▸ The task
The answer must consist of every line in the records that contains the word "CreationDate".
-- Data supplied follows --
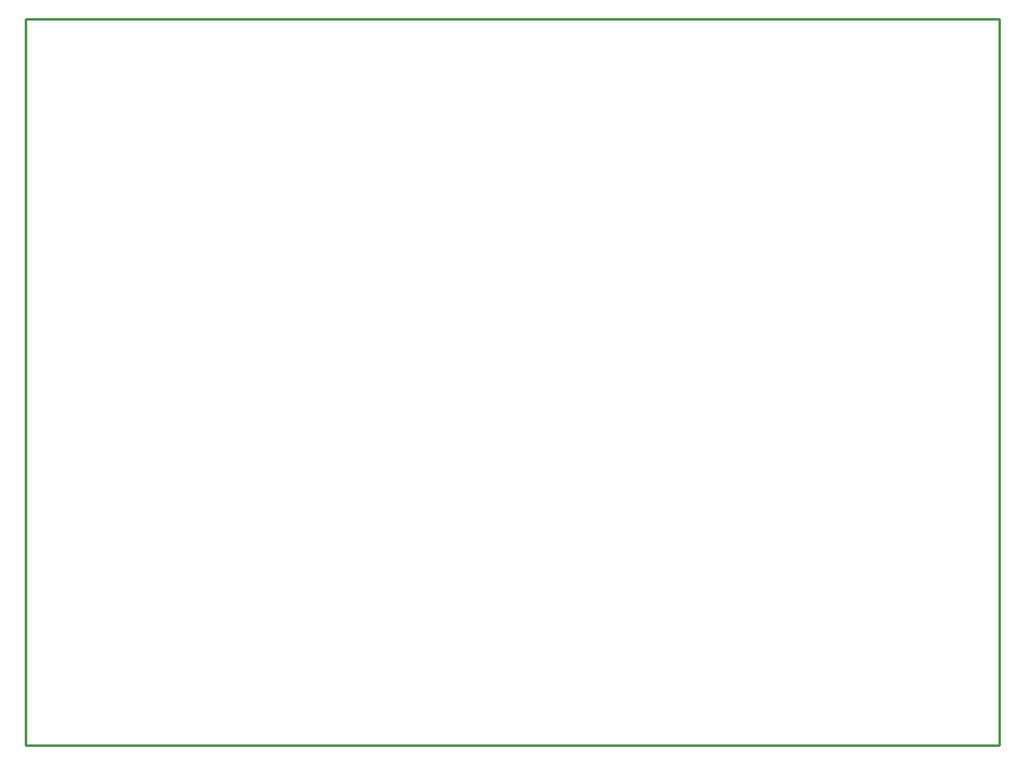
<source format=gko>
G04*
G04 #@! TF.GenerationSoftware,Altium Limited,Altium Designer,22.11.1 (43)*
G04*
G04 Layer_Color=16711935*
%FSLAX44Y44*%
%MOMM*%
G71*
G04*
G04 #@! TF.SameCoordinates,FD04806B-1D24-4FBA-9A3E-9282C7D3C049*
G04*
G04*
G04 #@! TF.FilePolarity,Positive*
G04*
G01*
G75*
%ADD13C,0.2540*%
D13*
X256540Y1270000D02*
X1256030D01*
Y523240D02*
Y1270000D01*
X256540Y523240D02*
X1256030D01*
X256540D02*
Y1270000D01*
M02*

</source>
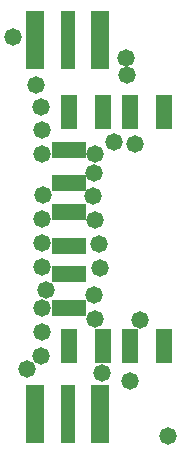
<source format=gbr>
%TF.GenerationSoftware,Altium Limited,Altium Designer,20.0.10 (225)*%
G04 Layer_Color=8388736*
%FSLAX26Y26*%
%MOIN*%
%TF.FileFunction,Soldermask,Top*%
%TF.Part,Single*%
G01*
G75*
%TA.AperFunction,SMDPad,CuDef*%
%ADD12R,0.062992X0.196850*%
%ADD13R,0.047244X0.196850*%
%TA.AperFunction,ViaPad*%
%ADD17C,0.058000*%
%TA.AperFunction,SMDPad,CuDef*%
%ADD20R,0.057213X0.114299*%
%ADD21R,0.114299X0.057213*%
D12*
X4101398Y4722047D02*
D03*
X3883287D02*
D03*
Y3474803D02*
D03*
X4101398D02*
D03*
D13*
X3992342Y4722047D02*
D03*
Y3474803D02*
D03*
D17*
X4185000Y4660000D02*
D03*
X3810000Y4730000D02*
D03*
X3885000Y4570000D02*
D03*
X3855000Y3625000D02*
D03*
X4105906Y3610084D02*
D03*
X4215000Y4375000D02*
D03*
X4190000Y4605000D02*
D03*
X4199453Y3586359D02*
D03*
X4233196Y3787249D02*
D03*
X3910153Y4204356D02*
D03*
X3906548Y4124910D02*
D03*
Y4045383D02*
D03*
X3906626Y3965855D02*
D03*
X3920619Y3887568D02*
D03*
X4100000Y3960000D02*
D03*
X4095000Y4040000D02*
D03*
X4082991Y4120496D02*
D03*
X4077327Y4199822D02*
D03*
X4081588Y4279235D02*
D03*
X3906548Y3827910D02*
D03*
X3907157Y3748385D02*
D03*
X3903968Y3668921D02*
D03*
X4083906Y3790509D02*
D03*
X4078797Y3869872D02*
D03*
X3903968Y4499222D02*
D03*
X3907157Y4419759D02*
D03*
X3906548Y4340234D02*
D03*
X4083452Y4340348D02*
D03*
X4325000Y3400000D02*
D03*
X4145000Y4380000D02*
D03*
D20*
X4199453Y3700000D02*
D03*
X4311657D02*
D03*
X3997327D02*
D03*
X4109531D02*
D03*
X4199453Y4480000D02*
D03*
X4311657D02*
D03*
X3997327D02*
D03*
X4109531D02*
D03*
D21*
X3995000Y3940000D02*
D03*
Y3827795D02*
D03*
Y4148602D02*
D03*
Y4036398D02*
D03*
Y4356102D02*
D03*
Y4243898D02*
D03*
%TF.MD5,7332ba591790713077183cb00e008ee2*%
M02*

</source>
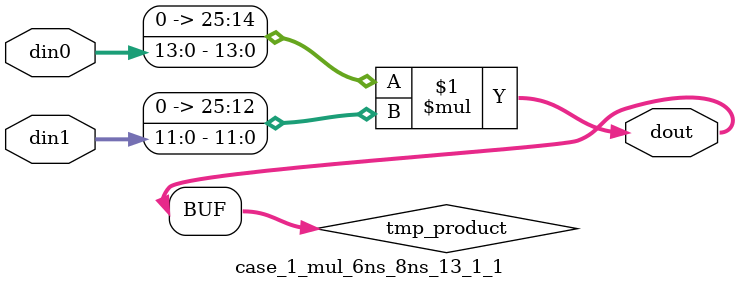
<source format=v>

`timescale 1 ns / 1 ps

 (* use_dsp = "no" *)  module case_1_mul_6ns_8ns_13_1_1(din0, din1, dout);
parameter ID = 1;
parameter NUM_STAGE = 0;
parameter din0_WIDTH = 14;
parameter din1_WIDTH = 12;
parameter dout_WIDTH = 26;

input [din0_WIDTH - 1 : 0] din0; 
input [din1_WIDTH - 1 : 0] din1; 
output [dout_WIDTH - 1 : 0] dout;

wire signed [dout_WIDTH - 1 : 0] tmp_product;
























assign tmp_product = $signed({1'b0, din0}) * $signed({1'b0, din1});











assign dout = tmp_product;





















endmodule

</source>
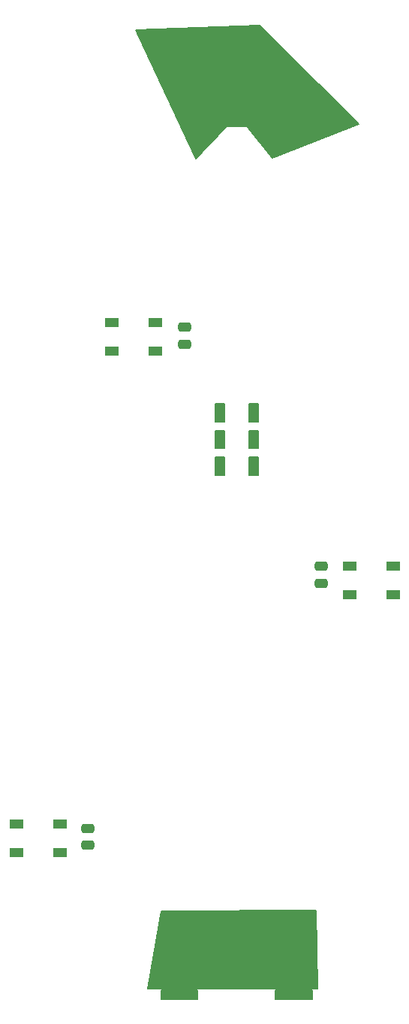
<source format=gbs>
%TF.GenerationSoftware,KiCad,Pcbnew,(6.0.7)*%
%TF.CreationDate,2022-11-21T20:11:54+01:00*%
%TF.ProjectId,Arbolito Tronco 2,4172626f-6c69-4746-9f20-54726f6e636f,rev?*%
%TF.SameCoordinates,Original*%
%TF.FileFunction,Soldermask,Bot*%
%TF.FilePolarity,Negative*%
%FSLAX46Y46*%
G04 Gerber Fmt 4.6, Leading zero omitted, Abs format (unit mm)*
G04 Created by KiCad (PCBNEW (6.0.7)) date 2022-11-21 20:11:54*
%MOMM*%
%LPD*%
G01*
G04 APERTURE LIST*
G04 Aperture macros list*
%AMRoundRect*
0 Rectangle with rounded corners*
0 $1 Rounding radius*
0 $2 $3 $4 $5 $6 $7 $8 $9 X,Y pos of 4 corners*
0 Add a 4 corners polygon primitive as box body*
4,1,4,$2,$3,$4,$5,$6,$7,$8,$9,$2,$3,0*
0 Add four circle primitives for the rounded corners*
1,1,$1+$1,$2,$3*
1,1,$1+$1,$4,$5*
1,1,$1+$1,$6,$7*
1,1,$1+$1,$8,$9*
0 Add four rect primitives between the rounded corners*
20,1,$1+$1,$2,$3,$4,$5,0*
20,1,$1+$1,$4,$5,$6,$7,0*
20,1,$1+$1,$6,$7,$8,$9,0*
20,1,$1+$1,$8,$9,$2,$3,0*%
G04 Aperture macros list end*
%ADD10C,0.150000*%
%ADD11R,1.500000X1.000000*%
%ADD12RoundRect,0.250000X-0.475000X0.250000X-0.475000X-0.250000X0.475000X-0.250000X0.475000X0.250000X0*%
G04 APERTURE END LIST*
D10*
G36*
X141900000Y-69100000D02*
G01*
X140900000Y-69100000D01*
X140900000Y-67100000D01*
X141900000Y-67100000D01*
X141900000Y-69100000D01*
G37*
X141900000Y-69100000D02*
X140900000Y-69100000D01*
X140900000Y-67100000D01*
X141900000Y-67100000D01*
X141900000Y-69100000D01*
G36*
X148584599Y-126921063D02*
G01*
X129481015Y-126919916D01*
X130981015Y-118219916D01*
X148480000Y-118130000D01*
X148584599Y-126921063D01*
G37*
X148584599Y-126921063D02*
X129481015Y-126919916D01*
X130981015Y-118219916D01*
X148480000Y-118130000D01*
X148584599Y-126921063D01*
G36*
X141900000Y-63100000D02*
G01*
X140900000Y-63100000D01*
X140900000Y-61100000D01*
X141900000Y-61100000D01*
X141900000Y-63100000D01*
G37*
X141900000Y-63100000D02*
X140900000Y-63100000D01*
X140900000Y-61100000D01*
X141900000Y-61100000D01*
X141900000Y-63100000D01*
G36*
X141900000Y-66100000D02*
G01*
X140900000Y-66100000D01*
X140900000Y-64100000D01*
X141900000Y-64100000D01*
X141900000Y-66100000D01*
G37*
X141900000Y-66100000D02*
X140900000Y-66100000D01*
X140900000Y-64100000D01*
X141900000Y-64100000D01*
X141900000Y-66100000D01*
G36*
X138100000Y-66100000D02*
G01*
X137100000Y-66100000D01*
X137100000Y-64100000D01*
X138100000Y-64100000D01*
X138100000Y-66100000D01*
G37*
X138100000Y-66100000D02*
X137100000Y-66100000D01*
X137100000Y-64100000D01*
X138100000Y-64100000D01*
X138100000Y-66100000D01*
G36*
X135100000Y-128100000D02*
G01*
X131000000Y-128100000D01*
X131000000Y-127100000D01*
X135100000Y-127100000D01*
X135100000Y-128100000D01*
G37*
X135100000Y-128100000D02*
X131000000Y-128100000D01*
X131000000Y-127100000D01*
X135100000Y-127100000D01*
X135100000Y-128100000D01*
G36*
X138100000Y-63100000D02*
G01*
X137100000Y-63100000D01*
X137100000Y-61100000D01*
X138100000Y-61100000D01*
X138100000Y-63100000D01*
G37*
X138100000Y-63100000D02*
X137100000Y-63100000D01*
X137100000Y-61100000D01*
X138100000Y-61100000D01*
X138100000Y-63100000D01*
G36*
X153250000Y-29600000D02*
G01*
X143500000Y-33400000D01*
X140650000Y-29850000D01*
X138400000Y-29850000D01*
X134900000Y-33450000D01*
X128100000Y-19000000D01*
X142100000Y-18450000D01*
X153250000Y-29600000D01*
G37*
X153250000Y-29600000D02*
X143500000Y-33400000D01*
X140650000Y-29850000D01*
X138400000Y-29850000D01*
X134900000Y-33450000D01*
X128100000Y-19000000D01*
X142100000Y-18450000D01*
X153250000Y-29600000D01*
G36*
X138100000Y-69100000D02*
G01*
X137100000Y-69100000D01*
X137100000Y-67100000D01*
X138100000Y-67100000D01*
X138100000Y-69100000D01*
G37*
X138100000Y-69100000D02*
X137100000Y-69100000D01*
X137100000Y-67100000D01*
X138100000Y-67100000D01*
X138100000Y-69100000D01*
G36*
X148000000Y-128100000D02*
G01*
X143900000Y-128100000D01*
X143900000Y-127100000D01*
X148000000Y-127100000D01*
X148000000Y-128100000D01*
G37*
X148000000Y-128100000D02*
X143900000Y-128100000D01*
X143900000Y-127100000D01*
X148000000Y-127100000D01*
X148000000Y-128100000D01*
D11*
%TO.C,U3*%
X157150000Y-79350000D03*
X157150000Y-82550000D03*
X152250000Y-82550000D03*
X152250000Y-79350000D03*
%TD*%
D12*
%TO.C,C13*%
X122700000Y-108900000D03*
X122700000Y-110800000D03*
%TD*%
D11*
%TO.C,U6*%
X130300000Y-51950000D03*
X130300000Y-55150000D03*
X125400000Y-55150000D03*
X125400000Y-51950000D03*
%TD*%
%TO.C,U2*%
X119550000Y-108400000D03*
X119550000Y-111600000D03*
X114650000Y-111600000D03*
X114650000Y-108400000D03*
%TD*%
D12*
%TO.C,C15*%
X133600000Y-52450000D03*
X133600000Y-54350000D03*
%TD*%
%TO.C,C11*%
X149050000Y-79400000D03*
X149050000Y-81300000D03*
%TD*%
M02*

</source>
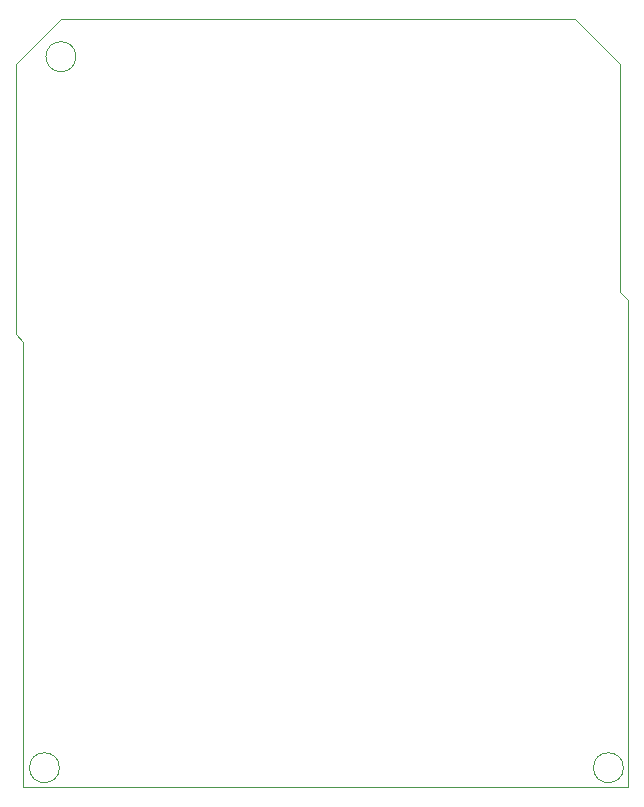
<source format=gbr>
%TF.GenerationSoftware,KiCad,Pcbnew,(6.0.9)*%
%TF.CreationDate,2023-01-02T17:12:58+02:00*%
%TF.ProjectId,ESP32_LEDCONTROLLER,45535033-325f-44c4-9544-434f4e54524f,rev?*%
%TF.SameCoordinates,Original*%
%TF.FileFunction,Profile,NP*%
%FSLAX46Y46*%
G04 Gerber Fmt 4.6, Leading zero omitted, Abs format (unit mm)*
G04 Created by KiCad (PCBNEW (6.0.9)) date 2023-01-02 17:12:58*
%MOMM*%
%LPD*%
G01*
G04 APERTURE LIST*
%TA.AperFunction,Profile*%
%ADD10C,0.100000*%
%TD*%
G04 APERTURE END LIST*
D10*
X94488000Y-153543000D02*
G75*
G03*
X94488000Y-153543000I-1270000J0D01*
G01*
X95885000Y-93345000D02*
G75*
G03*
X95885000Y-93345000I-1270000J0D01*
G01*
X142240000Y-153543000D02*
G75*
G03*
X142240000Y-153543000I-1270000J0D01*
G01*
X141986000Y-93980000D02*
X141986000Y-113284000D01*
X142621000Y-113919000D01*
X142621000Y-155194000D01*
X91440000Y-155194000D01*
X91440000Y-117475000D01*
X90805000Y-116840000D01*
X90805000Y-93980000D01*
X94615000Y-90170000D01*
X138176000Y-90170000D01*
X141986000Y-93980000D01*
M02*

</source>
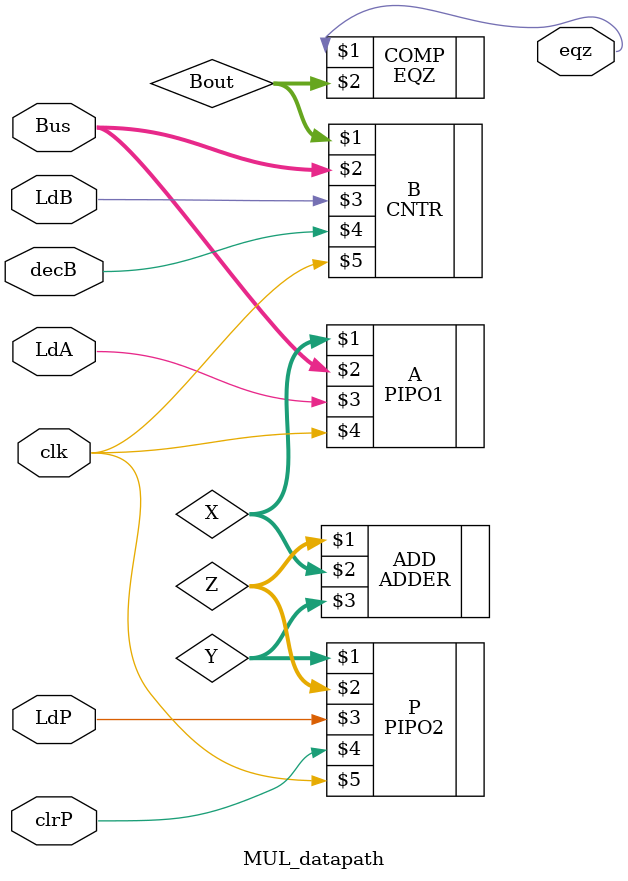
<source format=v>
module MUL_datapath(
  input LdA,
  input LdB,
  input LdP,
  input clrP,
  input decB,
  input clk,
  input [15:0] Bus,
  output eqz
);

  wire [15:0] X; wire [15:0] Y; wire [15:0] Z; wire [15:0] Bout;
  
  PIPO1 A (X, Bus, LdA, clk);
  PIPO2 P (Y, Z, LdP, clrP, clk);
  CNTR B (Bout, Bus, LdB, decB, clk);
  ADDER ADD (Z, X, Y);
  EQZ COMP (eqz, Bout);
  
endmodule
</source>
-- Data supplied concluded --
▸ Answer space
%TF.CreationDate,2022-11-21T20:11:54+01:00*%
%TF.CreationDate,2023-01-02T17:12:58+02:00*%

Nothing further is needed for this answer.